Dr. Julia Silge InteRview

Today I interviewed Dr. Julia Silge, the creator of janeaustenr::, tidytext::, qualtRics::, and author of Text Mining with R. I’m still recovering from a hand surgery, and this time the interview was done by using a voice-to-text app and email.


1. Why do you use R? I came to R when I was transitioning into data science as a career, after working in academia and ed tech. My programming experience at the time was a real mix of everything from C to awk to HTML but I was not professionally proficient in modern data science tooling. Basically I had the right academic background for a data scientist title but not the right specific technical toolkit. As I worked to update that toolkit, I learned some of both Python and R. Both are fantastic languages with different strengths. The main reason that R really hit the right note for me was the tidyverse and its functional programming flavor. This was about 2015 and I learned R “tidyverse first”; this programming idiom enabled me to become effective faster than basically anything I have experienced over my technical career.

2. Do you consider reproducible research a gold standard or an impossible dream? In my real-world work, the more I have adopted goals and practices around reproducible workflows, the more peaceful and happy I and my coworkers have been. These are truly practices that help everybody involved and reduce pain so I am a believer! On the other hand, I saw a really interesting talk at JSM in 2018 by Victoria Stodden about the limits of reproducibility from a computational standpoint. She emphasized how our tools (yes, even tools like Docker) are deeply imperfect.

3. How did you get the idea of creating janeaustenr:: and its successors in the NLP world? Specifically for janeaustenr, I was interested in learning how to build an R package and I had been using the text of Jane Austen’s novels in some of my first data science blog posts, so putting together a small data package was a good fit. In my opinion, often the best ideas for packages come from a real need an individual user has, who is then motivated to build the very thing they need! This is a big part of how tidytext also came to be as well; I spoke in more detail about this with Kelly O’Briant for the rOpenSci blog.

4. What kind of contributions would you like to see from the community to make NLP in R even better? As two examples, I’m really excited about the work that Emil Hvitfeldt is doing right now in textrecipes and that Ken Benoit and collaborators are doing with their quanteda.textmodels package. Machine learning for text in R is an area that is really active right now and the work coming out is so exciting to watch. There are multiple aspects that are great: how focused on the user experience the developers are, the high level of cooperation and openness I see, and how thoughtfully these solutions are being crafted for the text domain.

5. How can data scientists properly help to fight COVID19? I’ve seen both good and bad analysis and I’m sure that you have a thing or two to say with your science background.
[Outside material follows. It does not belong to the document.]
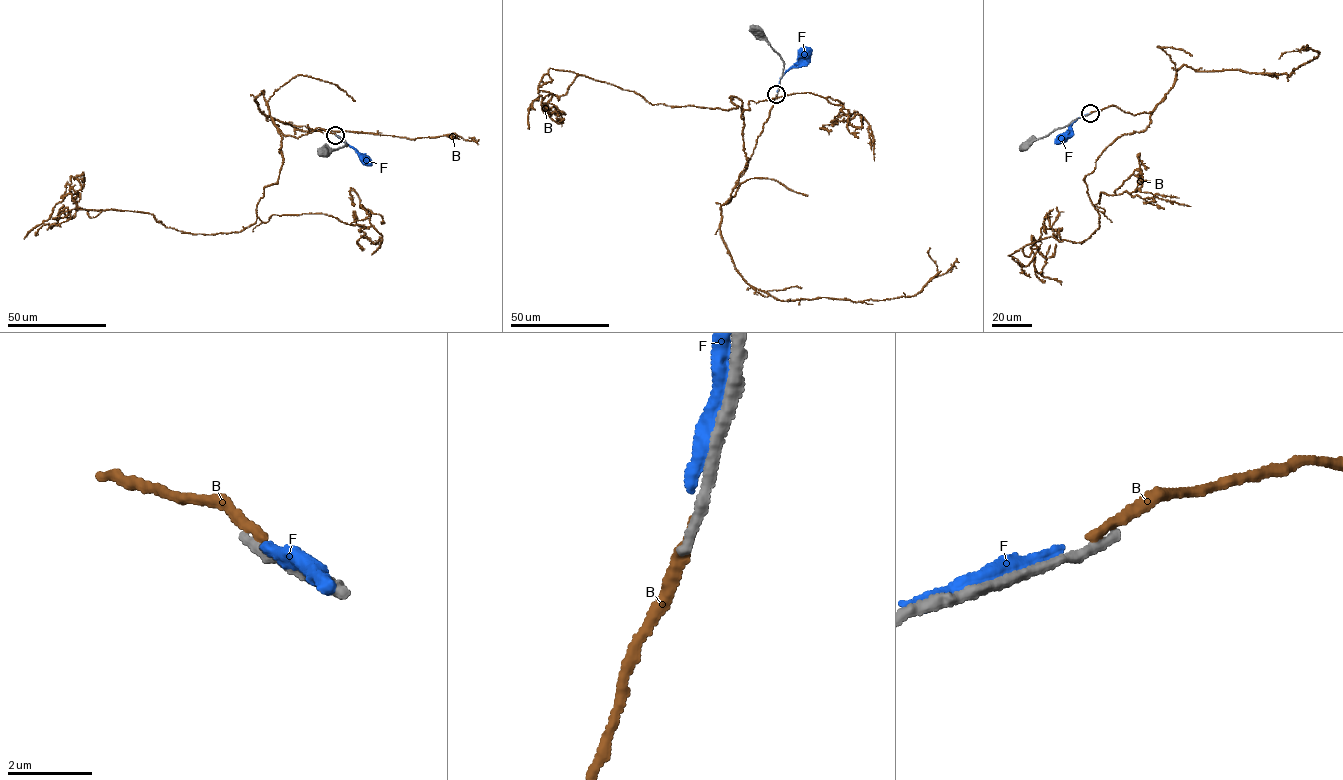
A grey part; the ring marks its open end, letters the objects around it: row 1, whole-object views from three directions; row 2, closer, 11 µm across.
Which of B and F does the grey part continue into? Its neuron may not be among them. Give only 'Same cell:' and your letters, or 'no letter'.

Well, the last thing we talked about speaks to this a lot, I think. I am an astrophysicist by training, I have a particular interest in NLP now, and my title is currently software engineer. I am a bit of a generalist. I don’t want to be flippant and only say, “Wash you hands and stay home,” but I do think it’s wise to think through how we can use our existing relationships, roles, and vocations to bring hope and renewal during this pandemic, instead of appropriating someone else’s role or expertise.
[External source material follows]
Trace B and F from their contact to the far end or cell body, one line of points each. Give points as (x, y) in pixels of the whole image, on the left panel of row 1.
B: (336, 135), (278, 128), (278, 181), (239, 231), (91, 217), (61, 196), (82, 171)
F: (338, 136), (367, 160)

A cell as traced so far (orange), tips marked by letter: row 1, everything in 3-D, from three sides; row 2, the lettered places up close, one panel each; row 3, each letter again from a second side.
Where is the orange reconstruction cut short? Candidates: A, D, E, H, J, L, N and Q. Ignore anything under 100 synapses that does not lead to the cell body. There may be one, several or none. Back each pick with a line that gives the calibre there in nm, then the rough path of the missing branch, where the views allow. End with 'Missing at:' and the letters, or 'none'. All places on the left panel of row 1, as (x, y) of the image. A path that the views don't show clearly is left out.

6. Can you tell me about a use case of your packages that amazed you? About two weeks ago, I got an email from someone who works in a school district, expressing thanks for the work on the rOpenSci qualtRics package that I maintain. He said he was using the package to help his school district make data-informed decisions about online learning and other tough decisions during this global pandemic. I was quite literally overwhelmed, because this note came during what was a tough week for me during these uncertain times. I was amazed that this open source work I had done was making a difference.
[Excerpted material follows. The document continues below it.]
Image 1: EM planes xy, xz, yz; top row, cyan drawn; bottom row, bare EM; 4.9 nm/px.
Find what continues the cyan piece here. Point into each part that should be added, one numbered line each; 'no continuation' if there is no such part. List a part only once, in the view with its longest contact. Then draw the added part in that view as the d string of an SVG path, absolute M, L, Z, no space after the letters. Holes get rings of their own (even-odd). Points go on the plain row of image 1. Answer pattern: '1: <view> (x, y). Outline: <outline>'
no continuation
7. What do you consider that we can do as a community to fight gender wage imbalance in our industry? my former dogmatic economist colleagues from college say that “markets don’t discriminate”, I don’t buy that. I think we have plenty of evidence that labor markets are not efficient all the time, so I’m not too worried about folks who make such arguments. At the end of last year, I published some modeling based on Stack Overflow data that provides evidence for how more experienced women who code earn less for the same work, and how having dependents is associated with lower salary only for women. This fits in with other research addressing why women leave tech at higher rates (inability to advance, lower pay, unfair treatment). The big key to increased fairness and diversity in tech is supporting folks from underrepresented groups as they progress in their careers to more senior levels. The actions steps in this piece by Rachel Thomas are excellent.

8. What would you recommend for people from academia who are moving to industry? I am very happy that I work in industry now; I love seeing impact from my work on a short timescale and having flexibility in finding an employer that is a good fit for my values and preferences. The skills and signals of competence in industry are somewhat different than in academia, but it’s important for folks in academia to know that their skills are valuable. The important step is to build out a professional persona that communicates competence clearly, through signals like building a data science portfolio, networking and giving talks, or open source contributions (instead of signals like publishing papers). It looks like the hiring market may be especially tough in upcoming months due to global financial conditions, so resilience and commitment will be even more necessary during what can be a challenging transition.